Certainly, affordability is another area of change. It’s gratifying to see how we, as a nation, have broadened healthcare coverage through federal waivers and additional subsidies. And over the last 10 years, especially during the COVID-19 pandemic, we’ve witnessed the importance of continuation of coverage and found ways to best facilitate that through integration. Although not every state has embraced this model of integration, also referred to as a “single point of entry,” which allows consumers to enroll in a health plan through a single streamlined application.
In recent years, we’ve seen additional states consider a transition from the federal Health Insurance Marketplace to a state-based marketplace. What’s your view on why this is happening now?
Morales: States want control of their own markets because it gives them the flexibility to develop the solutions that best fit the people who live in their state. You can pull many levers in an SBM that you can’t pull when you are part of the federal marketplace. For example, you can set your own annual open enrollment period — and extend it if needed. You can determine the policies and timeframes for Special Enrollment Periods. You can design a Navigator program and implement a marketing strategy that understands and meets the needs of the people in your state. You can even determine how your SBM will work with insurance brokers about exchange products. It comes down to greater autonomy and opportunities to boost and maintain enrollment.
What should states consider when contemplating a move to an SBM?
Morales: Two pieces of advice: keep the consumer at the center of decisions and choose the right operational partners. When making decisions about a process or policy, think about your consumers and how the change will impact their experience — positively or negatively. Customer experience is critical when your goal is to make it easier for people to access health insurance coverage. A well-run contact center operated by a partner with deep government experience, technological expertise, and the operational capacity to scale up quickly and down is key to boosting enrollment and retention in health coverage.

===

» Tasks to carry out:
1. Answer these from the interview on health insurance marketplaces:
(a) By what other name does the interview call the model of integration?
(b) Which enrollment period can a state set for itself, and extend, under an SBM?
(c) What two pieces of advice does Morales give states considering a move to an SBM?
2. Extend the interview on health insurance marketplaces, starting after its final paragraph.

Entries taken from a collection:
===

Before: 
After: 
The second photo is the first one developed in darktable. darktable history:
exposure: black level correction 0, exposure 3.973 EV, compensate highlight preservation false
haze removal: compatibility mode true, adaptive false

===

» Answers for this exercise:
1.
(a) A "single point of entry."
(b) The annual open enrollment period.
(c) Keep the consumer at the center of decisions, and choose the right operational partners.

2.
What advice do you have for those states transitioning to their own SBM?
Morales: This time, I have three thoughts for states that are already making the move to set up their own SBMs.
First, set short-term and long-term goals. Your short-term goals will likely be related to the transition, but your longer-term goals will go back to what you want your SBM to achieve: expanding healthcare coverage and making it easier for people to enroll in health insurance.
Second, lean on best practices. Talk to other states with SBMs. You’ll likely glean different insights from the ones that started with SBMs and from the ones that made the transition during the past 10 years. Either way, you’ll benefit from their lessons learned.
And third, if permitted, commit to a “no wrong door” eligibility and enrollment system. Get people to the door and to the right place for healthcare coverage. If you can commit to that, people will avoid gaps in coverage when they experience changes in income or family circumstances that result in them moving back and forth between programs like Medicaid and CHIP, Qualified Health Plan, and, in some states, the Basic Health Plan. Taking that burden off the consumers can ultimately help drive better health outcomes for your state.